Passage shown →
*** Begin section ***

Entry into the Yerukula
community went smoother as good relations were established with the project
manager and his family, including his father in law, once known as the most
notorious criminal gang-leader of Stuartpuram. The doubts and suspicions raised
in the minds of the ex-criminal informants subsided to some extent with the
efforts of the project manager. Creating good relations with the pupils went
facilely, as the children found the presence of any foreigner exciting. Since
the target population was difficult for the researcher to access initially, the
snowball-method proved convenient, feasible and efficient in framing the
sample.
Shelter was arranged for
the researcher at the Joshua-Gora
School campus during the
fieldwork. The initial period were used for establishing informal contacts with
teachers, villagers and children.
Unanticipated Events and Problems of
Research The above material should
not give the impression that everything proceeded smoothly. What has been
described so far was the process of admission into the field environment under
investigation.
First, the ex-criminals’
hesitation towards sharing information about their criminal past posed a
difficulty. The ex-criminals are uncomfortable reminiscing about their dark
history. Furthermore, according to the project manager quite a few pressmen and
researchers have approached the ex-criminals but the gains have been
nonreciprocal. The formers have attained their stories and degrees but any
substantial benefits for the ex-criminal families are yet to be seen. Like one
informant said: “why should I give
interview, I get nothing back. It is not like it is going to change my life.”
In this situation the researcher said he understood his concern, but at the
same time explained the importance of research, and that his situation was
being documented. The informant appeared to be convinced, and agreed to do the
interview.
Second, the researcher
had a voice-recorder but the informants were suspicious of mechanical devices.
Some of them knew what a voice-recorder was, but many of them feared its use.
The researcher asked one ex-criminal whether he should use the voice-recorder.

*** End section ***

Extracted information →

*** Begin section ***

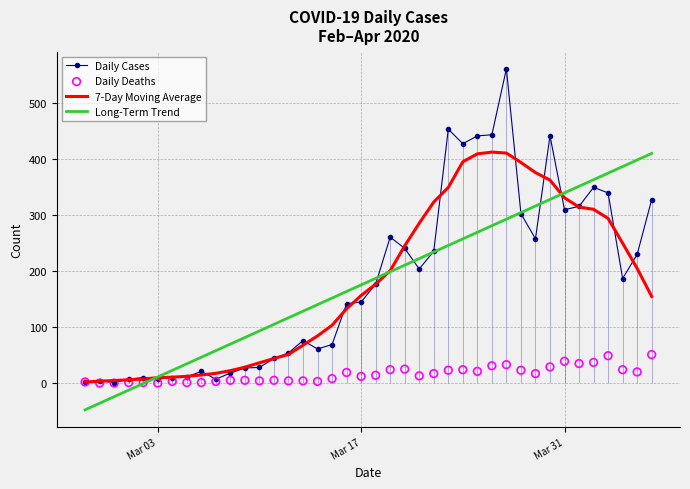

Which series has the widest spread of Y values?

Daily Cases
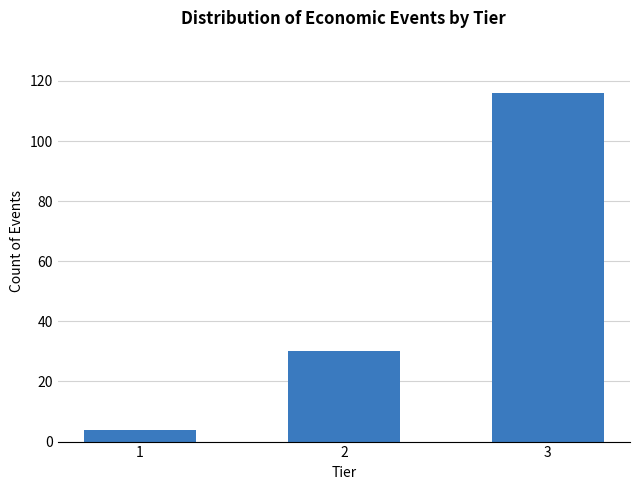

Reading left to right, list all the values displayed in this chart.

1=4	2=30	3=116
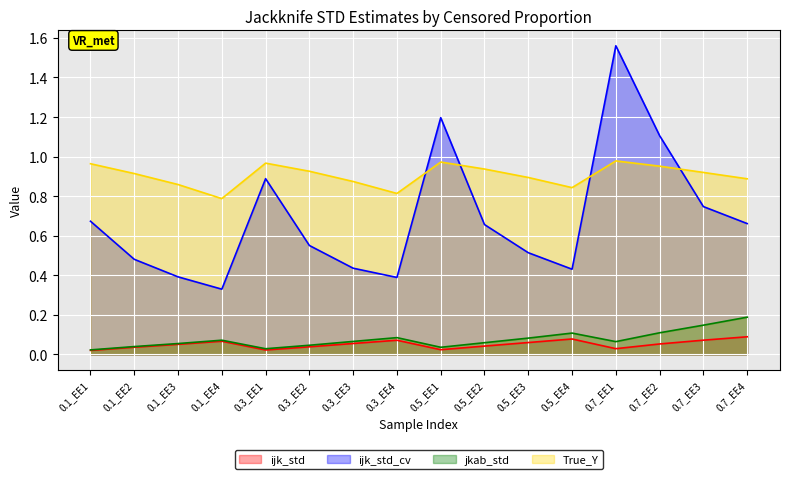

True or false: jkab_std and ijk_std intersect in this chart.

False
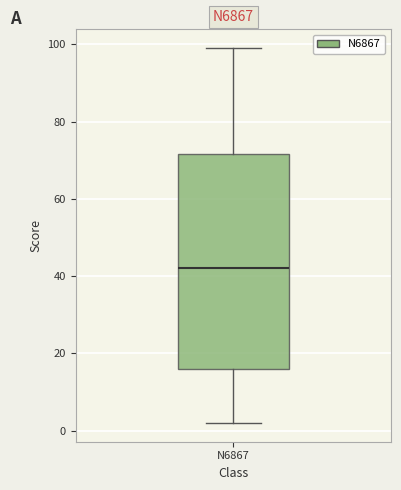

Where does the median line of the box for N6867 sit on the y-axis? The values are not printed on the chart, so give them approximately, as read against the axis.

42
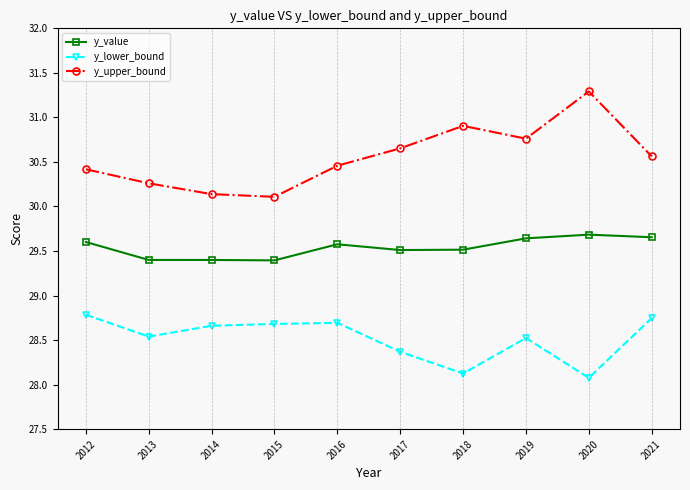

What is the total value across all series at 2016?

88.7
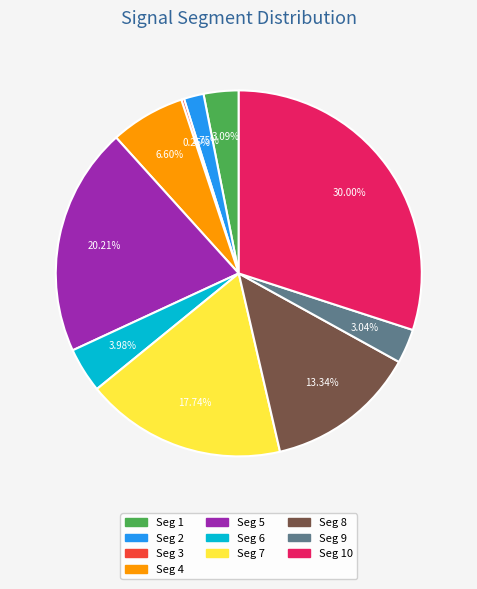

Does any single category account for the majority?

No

*** End section ***
*** Begin section ***

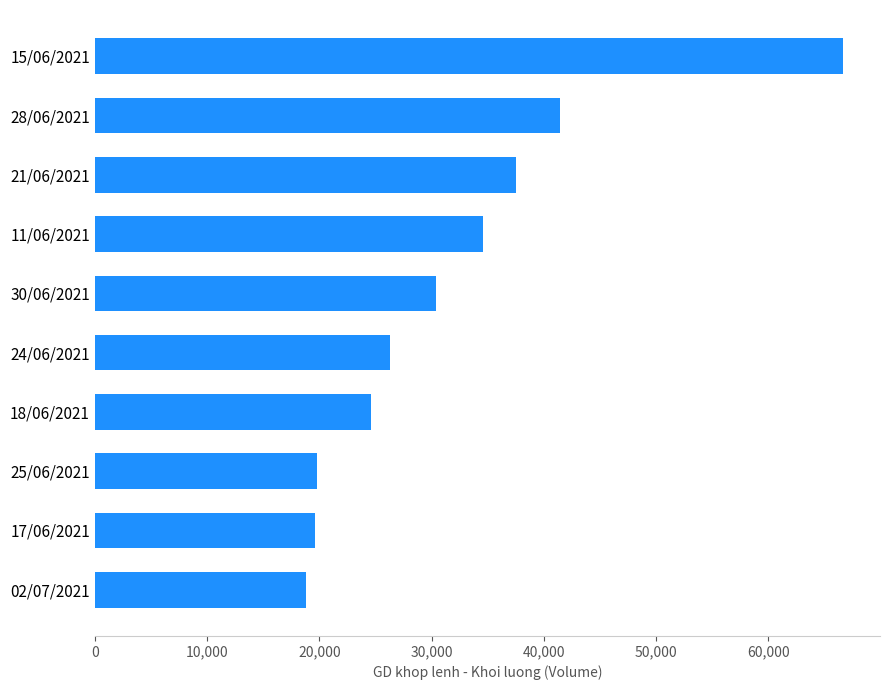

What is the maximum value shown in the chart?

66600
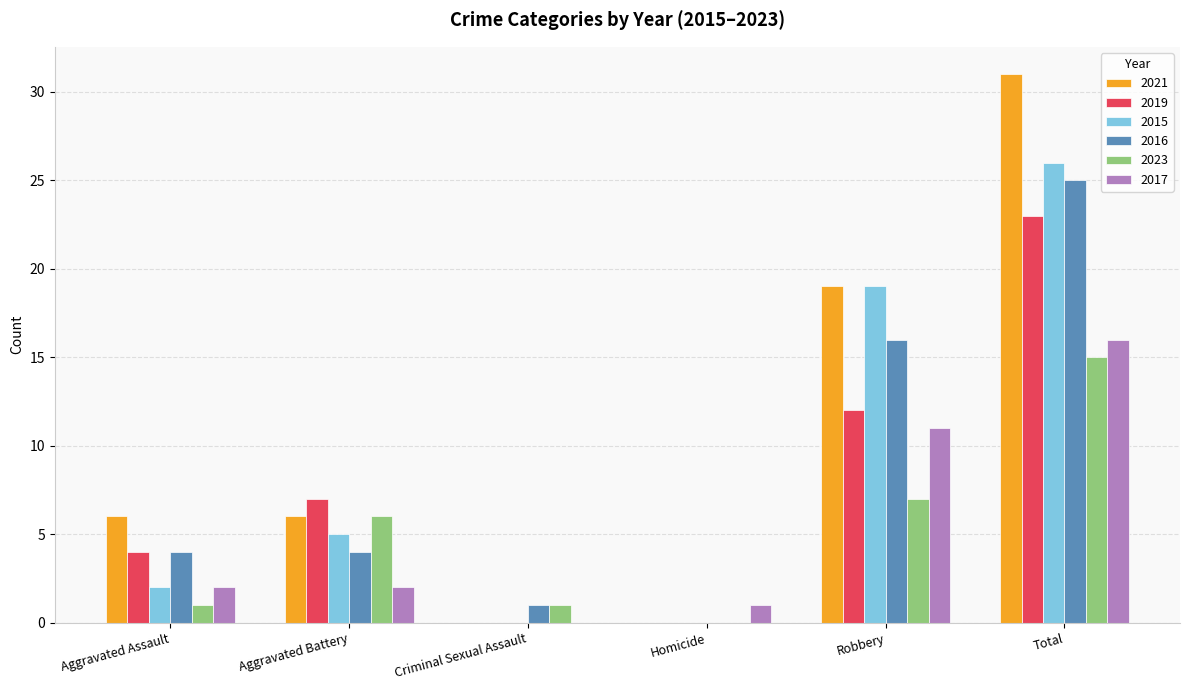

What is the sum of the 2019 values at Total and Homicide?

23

*** End section ***
*** Begin section ***

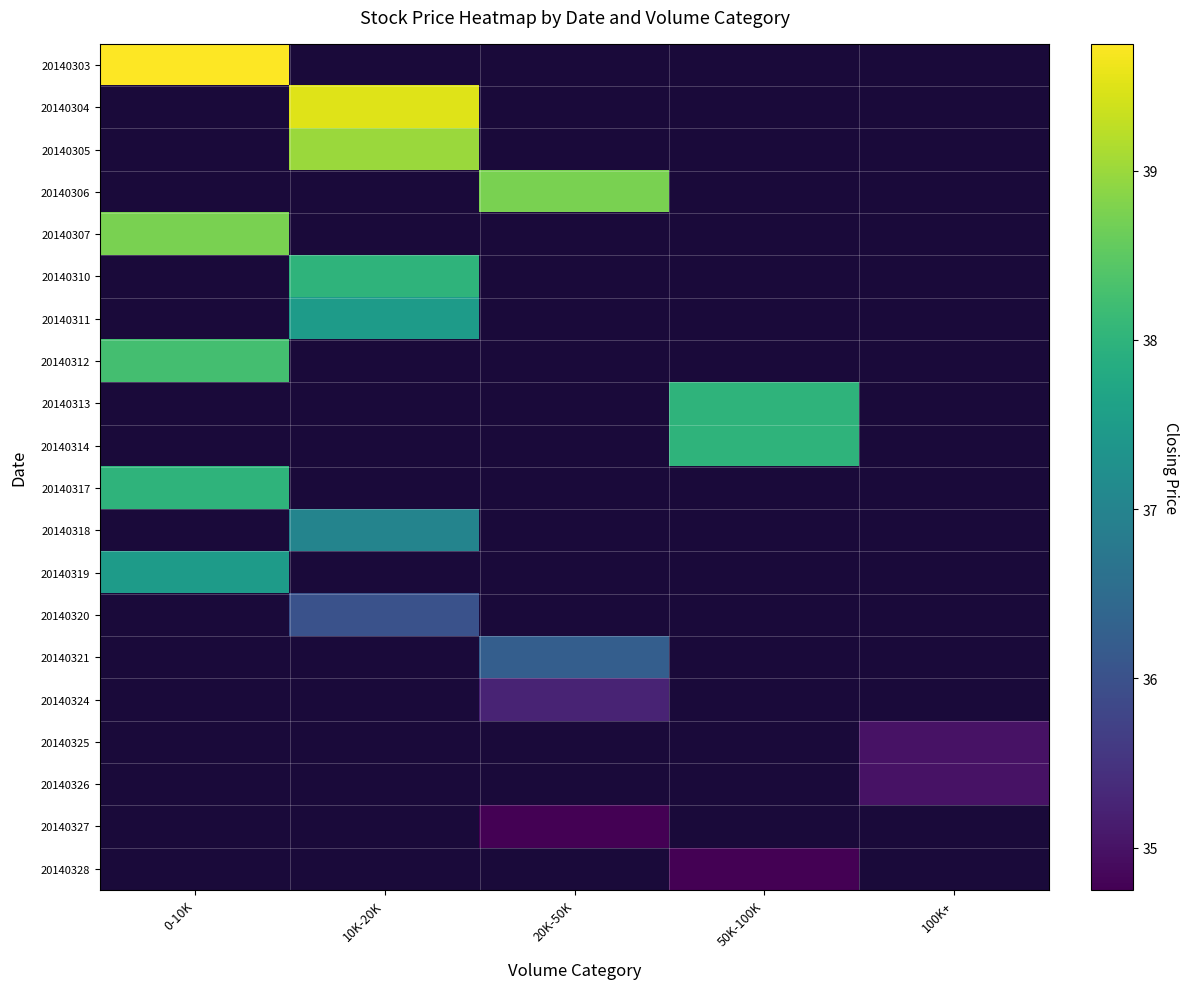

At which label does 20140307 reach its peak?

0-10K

*** End section ***

To do →
**1.** Answer these about the Stuartpuram fieldwork account, one line each:
(a) Where was shelter arranged for the researcher during the fieldwork?
(b) Which method proved convenient, feasible and efficient in framing the sample?
(c) What device did the researcher have that the informants were suspicious of?
**2.** Carry on the Stuartpuram fieldwork account, picking up right after its final sentence.

Answers to the problems →
**1.**
(a) At the Joshua-Gora School campus.
(b) The snowball method.
(c) A voice-recorder.

**2.**
He was advised not to. Moreover, it would be unethical to use the
voice-recorder without the respondents’ understanding what it did. Any misuse
would affect further research (Johannessen et al. 2005).
Reliability and Validity of the Information
Johannessen et al. (2005) distinguish
between reliability and validity in research. The concept of validity addresses
itself to the truth of the data and assertions that is made about something in
the empirical world. The concept of reliability, on the other hand,
concentrates on the degree of consistency in the data obtained from the devices
we employ such as interviews, documents, observations and informants. The
information a fieldworker obtains must be reliable and valid (Hellevik 2002,
Johannessen et al. 2005).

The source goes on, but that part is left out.